The authors evaluate pretrained LLMs on WikiText validation set. A citation is given for this dataset, but no descriptions or statistics. The dataset downloads automatically in the implementation.

### Configuration 
_Given the (hyper)parameters, including semantic parameters, of the method: How much effort would it take to acquire the algorithm configurations used for their results, and compare against their budgetary constraints?_

[1]

The authors provide the hyperparameter settings in appendix G and give the values per experiment in table 8. They state in the caption they conducted gridsearch with grids provided. 

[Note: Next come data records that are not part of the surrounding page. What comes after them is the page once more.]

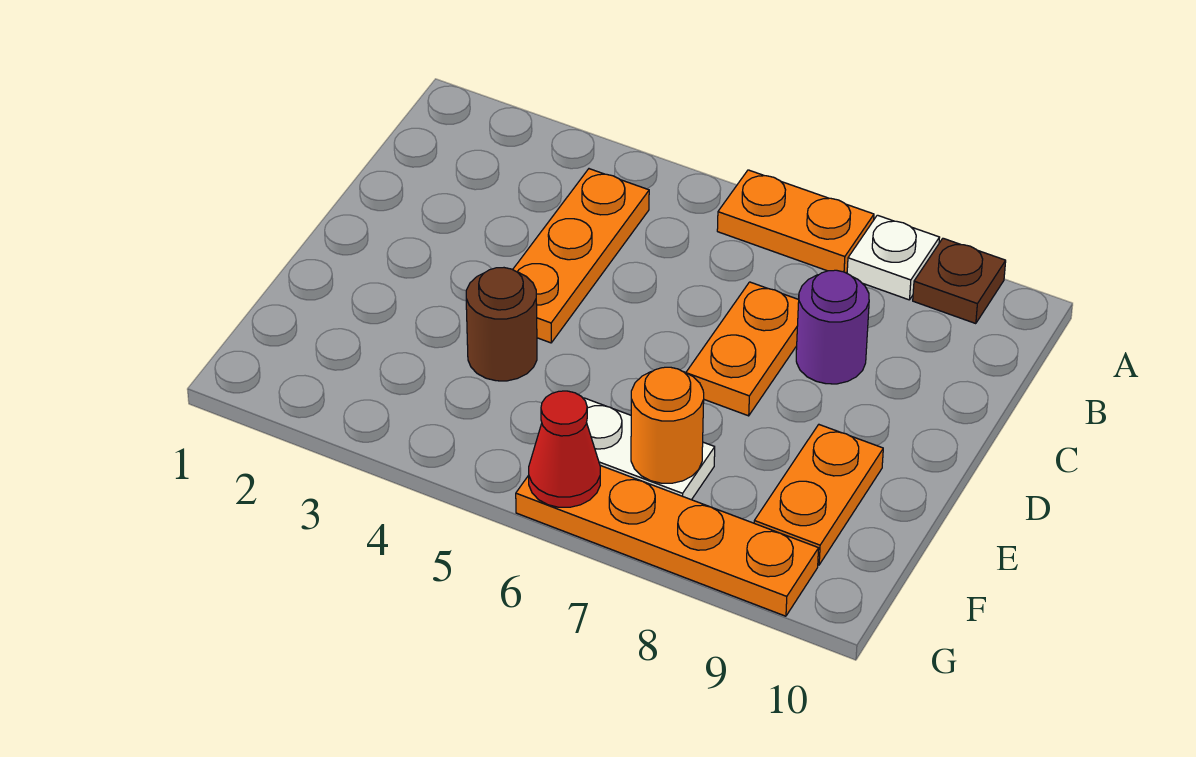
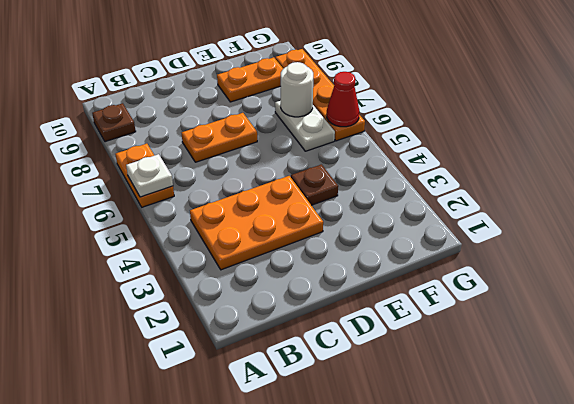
white 1x1 plate [847,215,940,300] -> white 1x1 plate moved to [126,154,173,197]
orange 1x3 plate [513,169,649,343] -> orange 2x3 plate [190,176,323,270]
purple 1x1 round brick [796,270,869,384] -> none
brown 1x1 round brick [466,268,537,381] -> brown 1x1 plate [291,164,338,205]
orange 1x1 round brick [631,367,704,483] -> white 1x1 round brick [281,62,313,117]

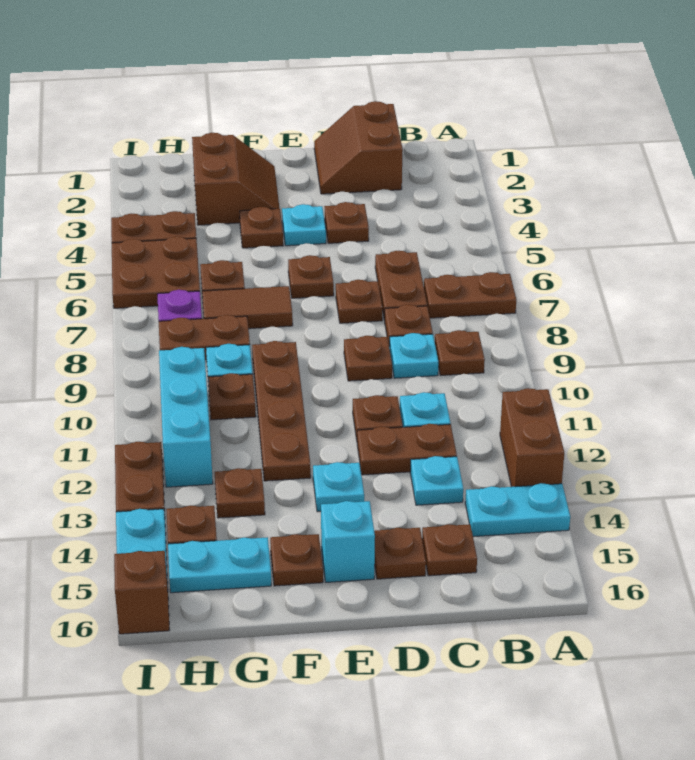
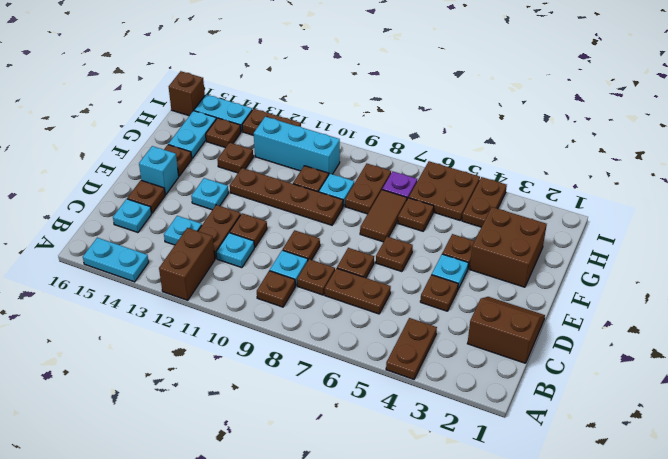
brown 1x2 plate [424,272,516,318] -> brown 1x2 plate moved to [386,318,437,379]
brown 1x2 brick [500,388,564,487] -> brown 1x2 brick turned to [159,228,215,300]
cyan 1x2 plate [465,483,570,537] -> cyan 1x2 plate turned to [83,238,149,282]
brown 1x1 plate [422,524,477,576] -> cyan 1x1 plate [113,199,152,233]
brown 2x2 slope [192,133,279,225] -> brown 2x2 brick [470,207,547,287]

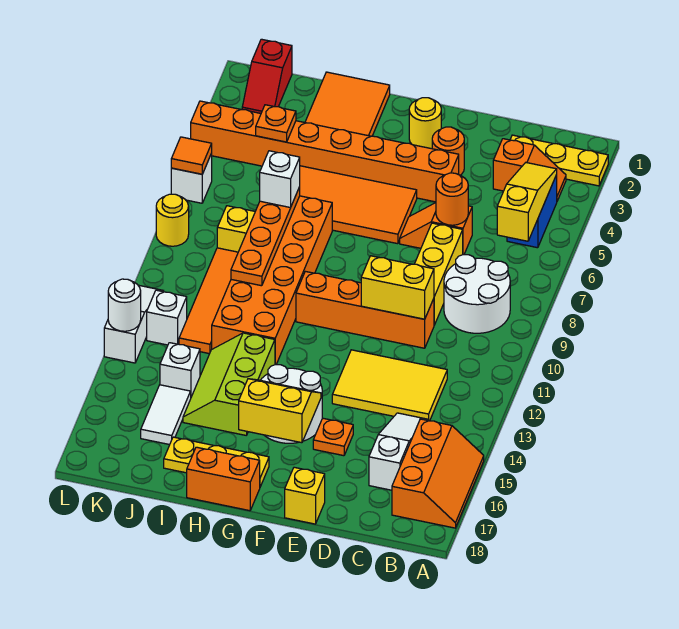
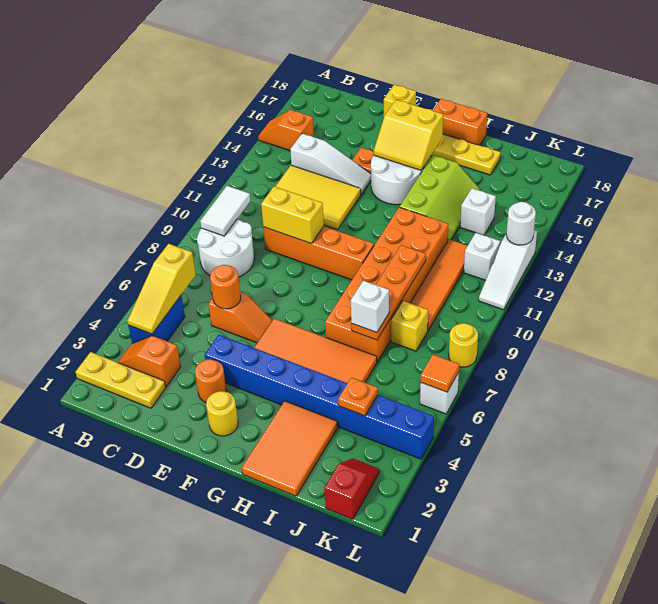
orange 2x3 slope [392,419,484,528] -> orange 1x2 slope [258,110,314,150]
white 1x3 slope [369,413,428,490] -> white 1x3 slope turned to [290,134,371,194]
yellow 1x3 brick [415,223,463,325] -> none
orange 1x8 brick [191,101,459,202] -> blue 1x8 brick [205,335,434,459]
white 1x2 tile [141,385,191,445] -> white 1x2 tile moved to [200,186,250,236]

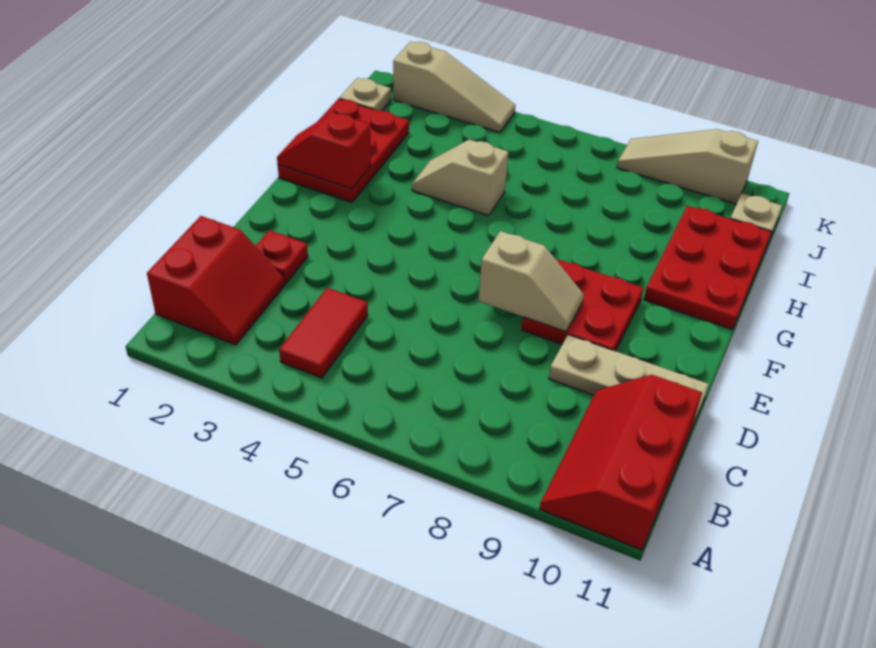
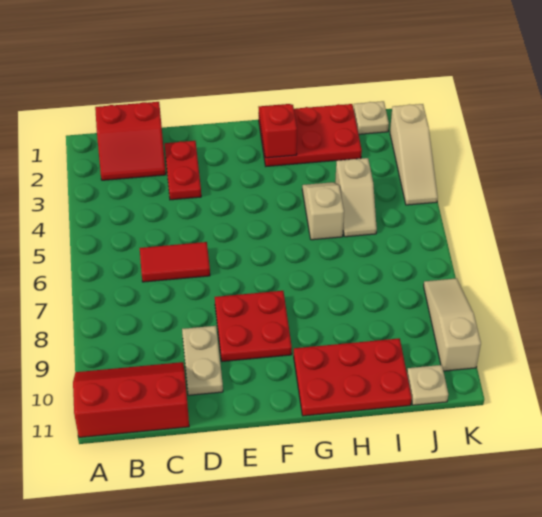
red 1x2 tile [279,288,368,378] -> red 1x2 tile moved to [140,242,210,282]
red 1x1 plate [256,230,308,283] -> red 1x2 plate [165,141,201,200]
tan 1x3 plate [549,335,709,427] -> tan 1x2 plate [182,326,223,395]
tan 1x2 slope [479,231,584,332] -> tan 1x2 slope moved to [335,158,377,237]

### Experimental Procedure
_Given the experimental set-up of the work, how difficult is it to set up a new experiment, similar to those presented in the original work, with the same procedure?_

[1]

The authors discuss the metrics and their definitions in 2.2. The authors define them over 'perplexity' (subfield specific) and average accuracy over 7 zero shot tasks. The results are single models. Train/test split not applicable.

### Expertise
_How much effort would it take to acquire the expertise required to reproduce the work independently relying on the available documentation?_

[6]

Requires expertise on LLMs and pruning with the latest techniques.